総称なので、オルタナティブスクール全体に共通した教育観はありません。
各校それぞれに理念・特色があります。参考までに、学校教育法の第一条は、次のような内容です。
第一条 この法律で、学校とは、幼稚園、小学校、中学校、義務教育学校、高等学校、中等教育学校、特別支援学校、大学及び高等専門学校とする。
学校教育法第一条
そのような定義を持つオルタナティブスクールの中には、海外の教育法を取り入れた学校も少なくなく、そこで取り入れられている主な教育法について、簡単にお話ししていこうシリーズの第5弾ということです。
はい、第5弾は、
今日の課題:レッジョ・エミリアとは?
”レッジョ・エミリア”です。
日本では、まだ認知度の低いレッジョ・エミリア教育ですが、世界的に見て注目度は高い教育法です。
レッジョ・エミリアは、北イタリア・ロマーニャ州にある人口17万人の小都市「レッジョ・エミリア」で、誕生しました。

## 取り組む課題:
A – オルタナティブスクールに関する文書の抜粋から、次の一文を英語に訳してください：「日本では、まだ認知度の低いレッジョ・エミリア教育ですが、世界的に見て注目度は高い教育法です。」
B – オルタナティブスクールに関する文書の抜粋の最後の文に続けて、その先の文章を書いてください。

## 記録一覧:
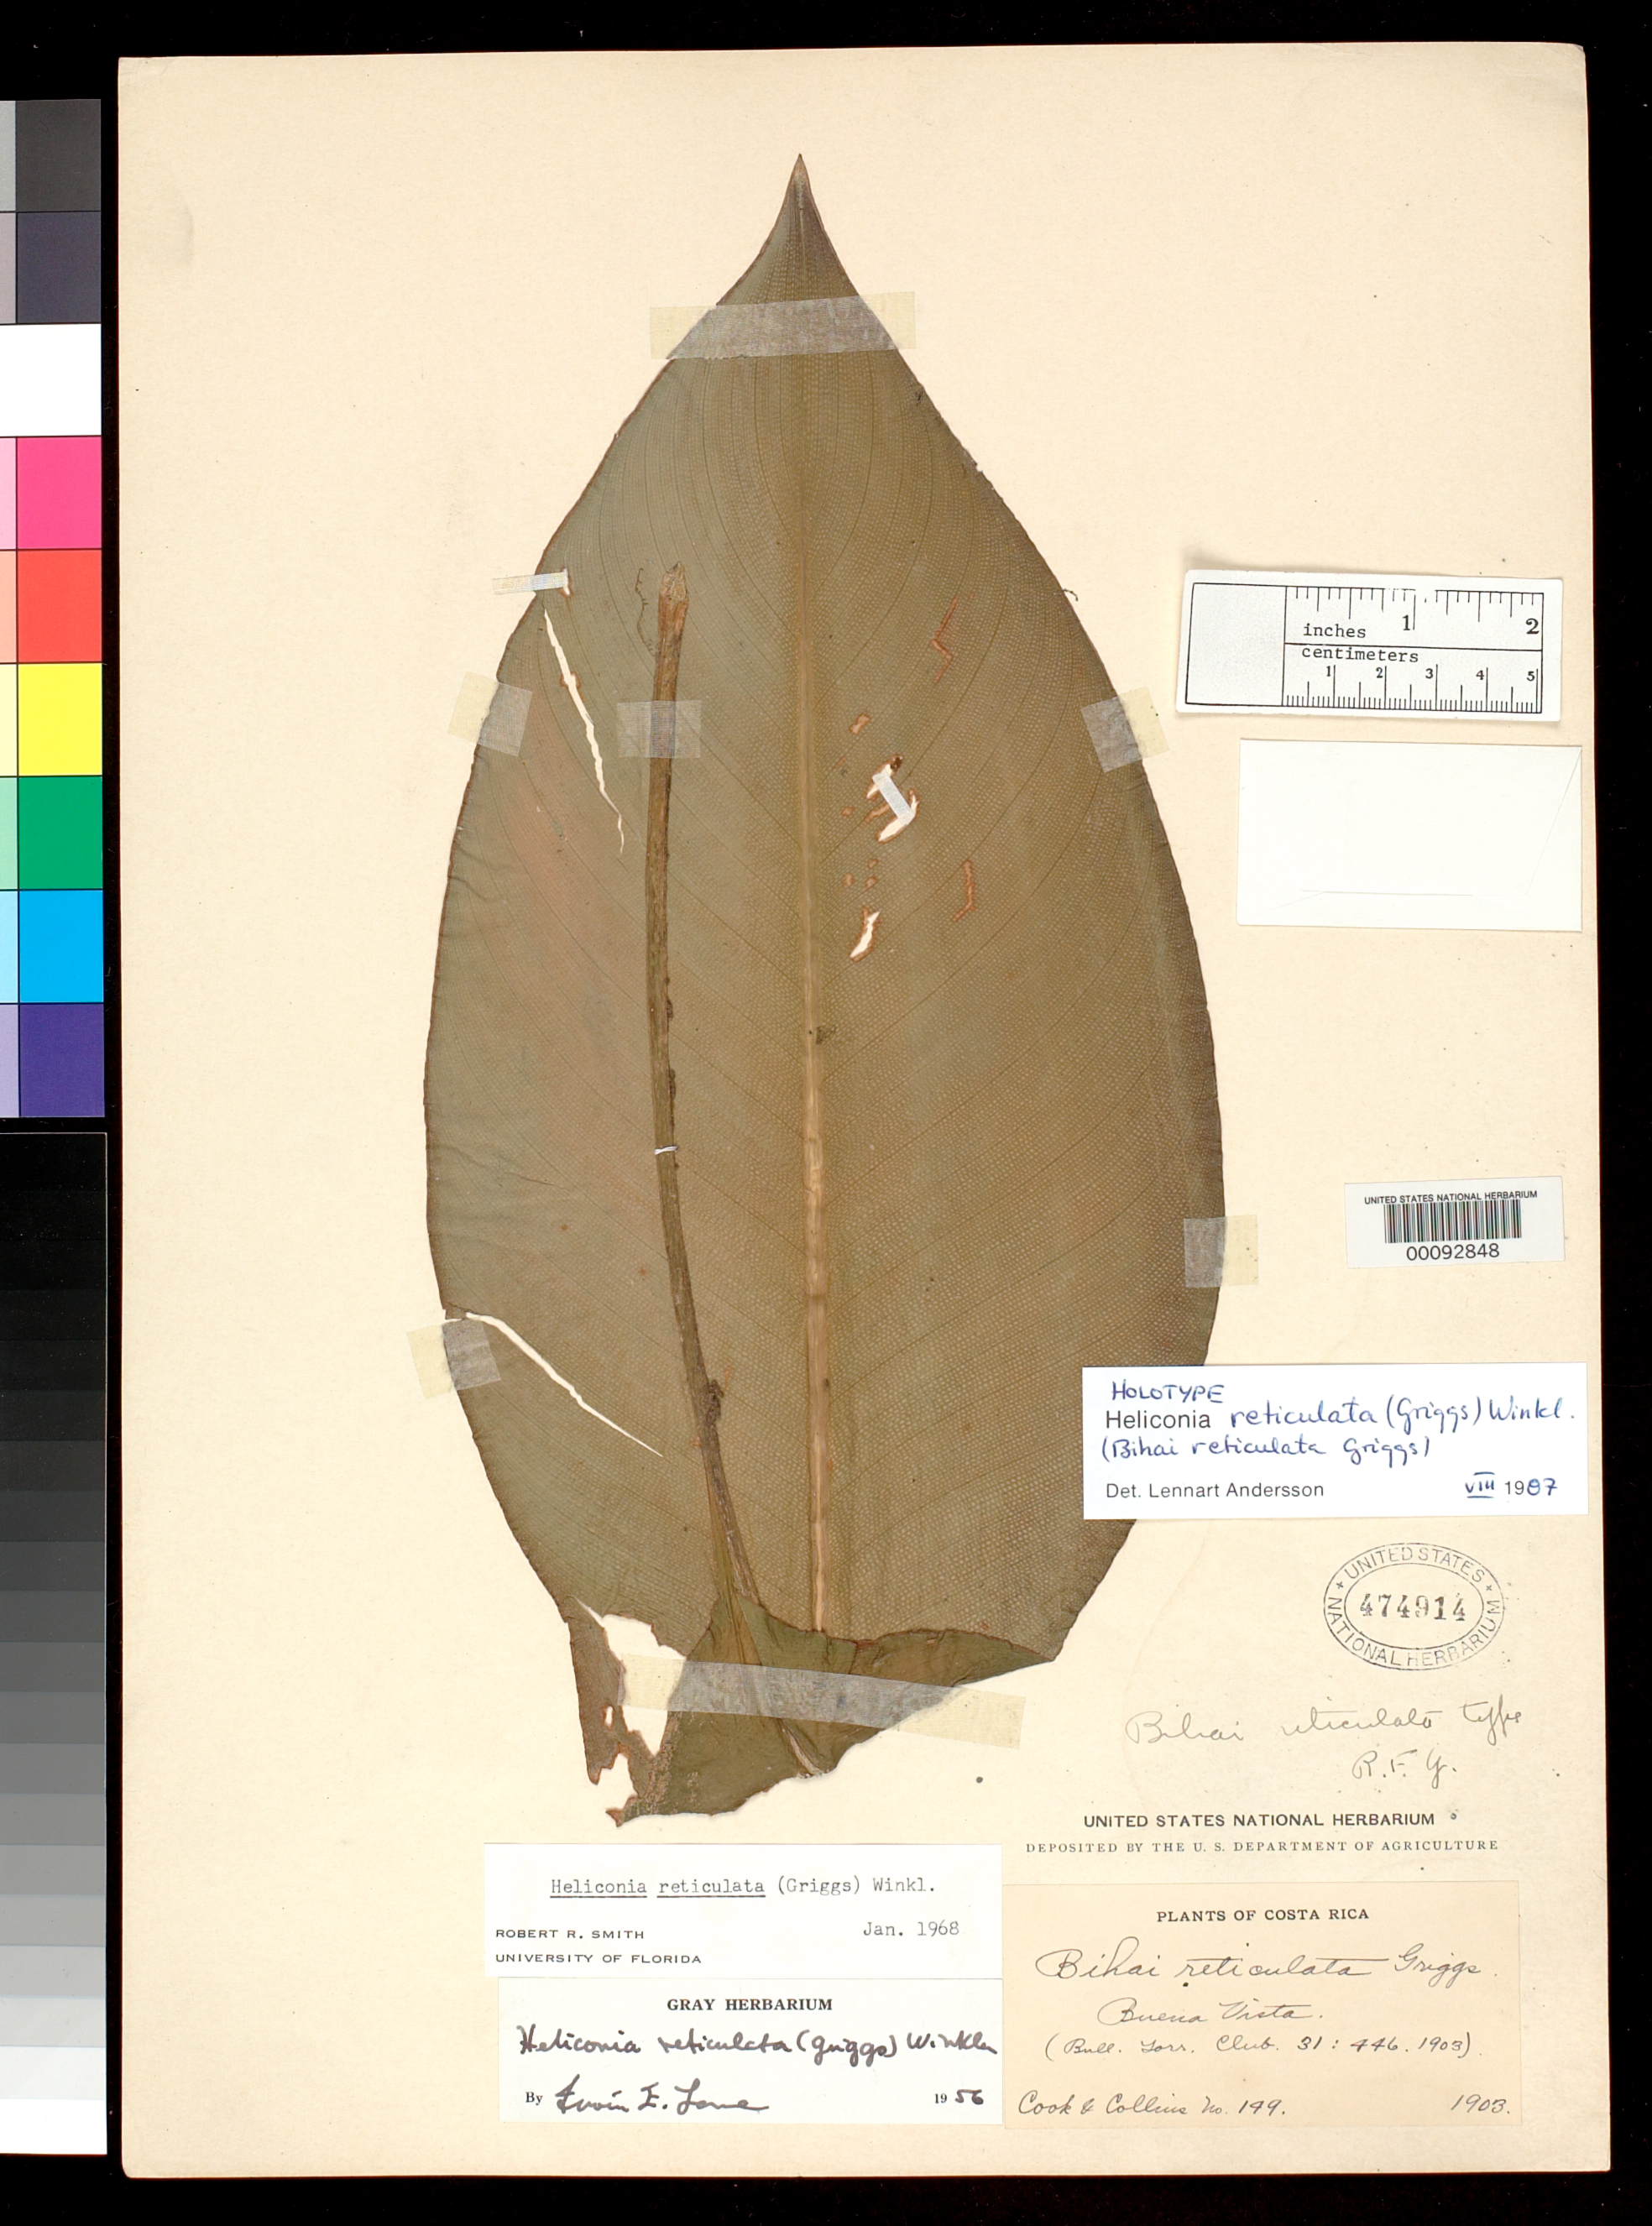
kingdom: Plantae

* * *

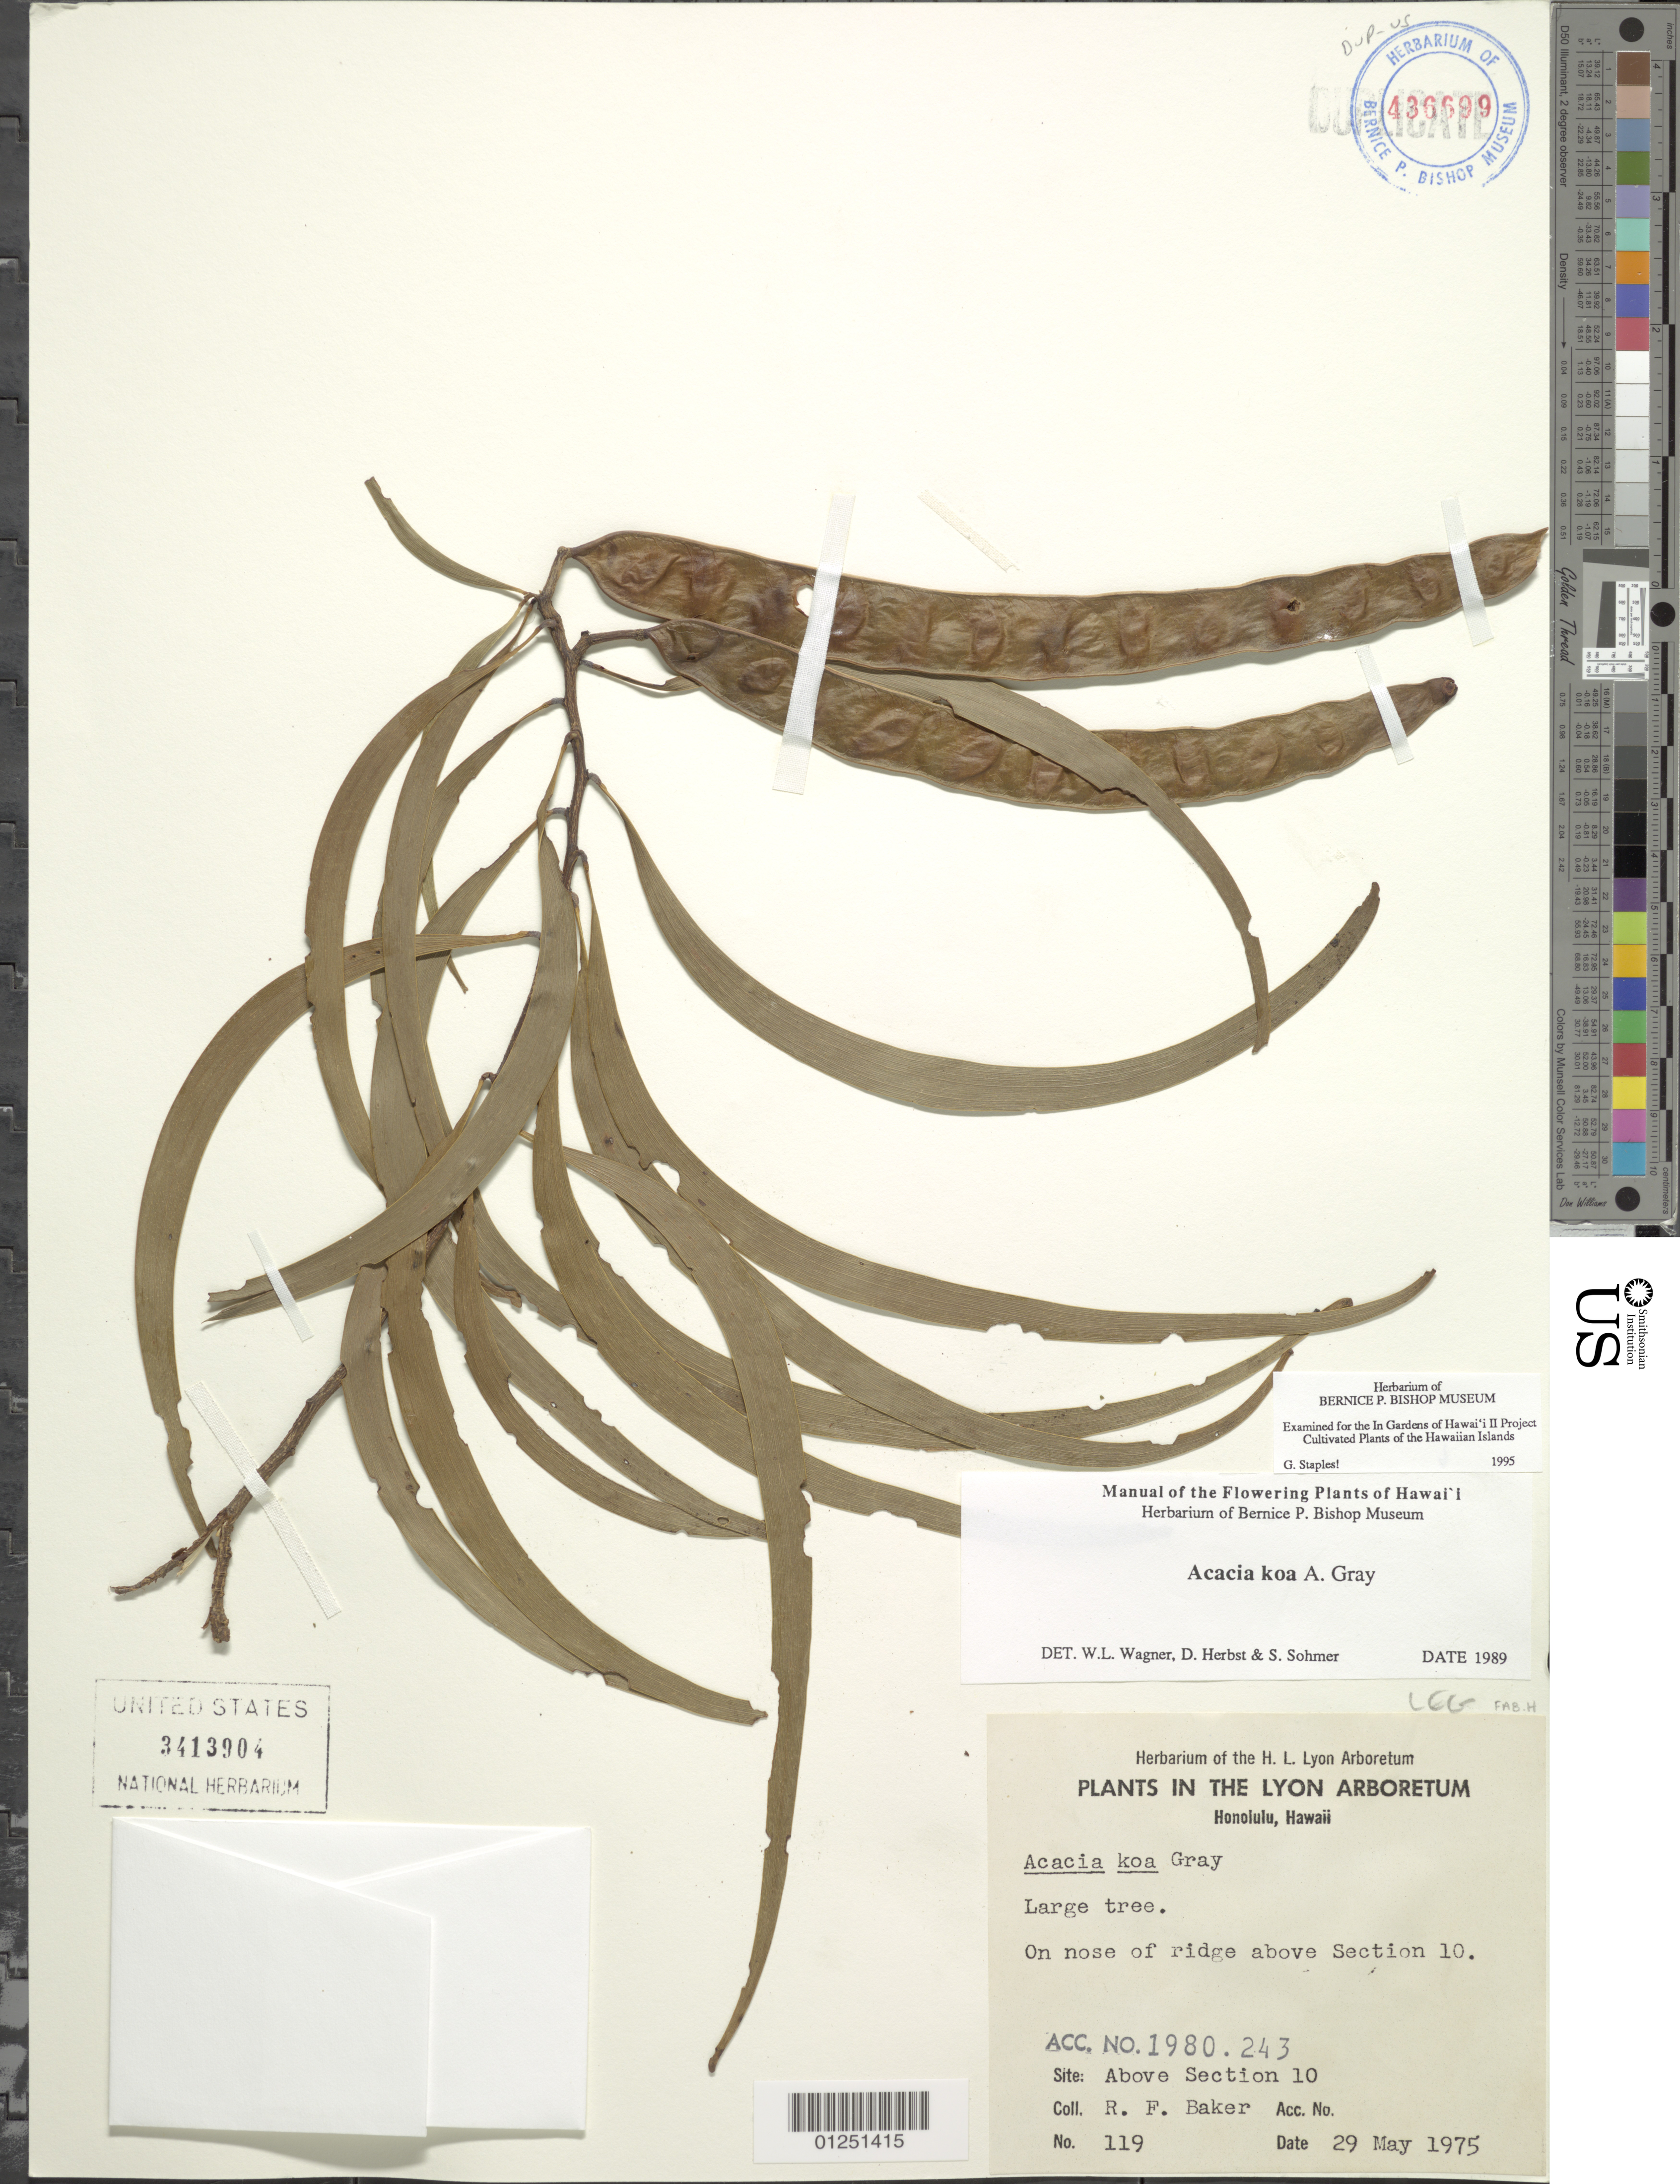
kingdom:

## 解答:
A – Although Reggio Emilia education is still not well known in Japan, it is an educational approach that draws a great deal of attention worldwide.

B –
1960年代頃からレッジョ・エミリア市で盛んになった教育方法で、教育家ローリス・マラグッツィ(1920年~1994年)が掲げた「100のことば」を教育理念に、「子どもの無限の可能性」を伸ばしていく独自のメソッドを実践しています。
ローリス・マラグッツィの「100のことば」には、過去の幼児教育は子どもに対して冷たく、また子どもの権利を奪うものであると書かれており、レッジョ・エミリア教育では、これと反対に「子どもの権利」「社会性」そして「時間」を尊重することが重要とされています。
前提:レッジョ・エミリアの考え方
繰り返しになりますが、レッジョエミリア教育では、「社会性」、「時間」、「権利」という3つのポイントに重点を置いて子供たちを教育しています。
社会性
レッジョ・エミリア教育では、4~5名のグループに分かれて「プロジェクト」と呼ばれる活動を行います。
「プロジェクト」では、保育士が指示を出すのではなく、子どもたちが互いに話し合って意見を出し合いながら、作業を進めていきます。
テーマの決定や、参加人数、「何を作るのか?」「どのように作るのか?」と言ったことを、子どもたちが対等の立場で決めていくことで、お互いの意見を尊重することや相違点を認めることなどを身につけます。
こうした作業を繰り返すことで、子どもたちが自然と社会性を身につけるように工夫されているのです。
時間
レッジョ・エミリア教育では、あらかじめ決められたカリキュラムや時間割が一切なく、子どもたちのペースで「プロジェクト」を進めていきます。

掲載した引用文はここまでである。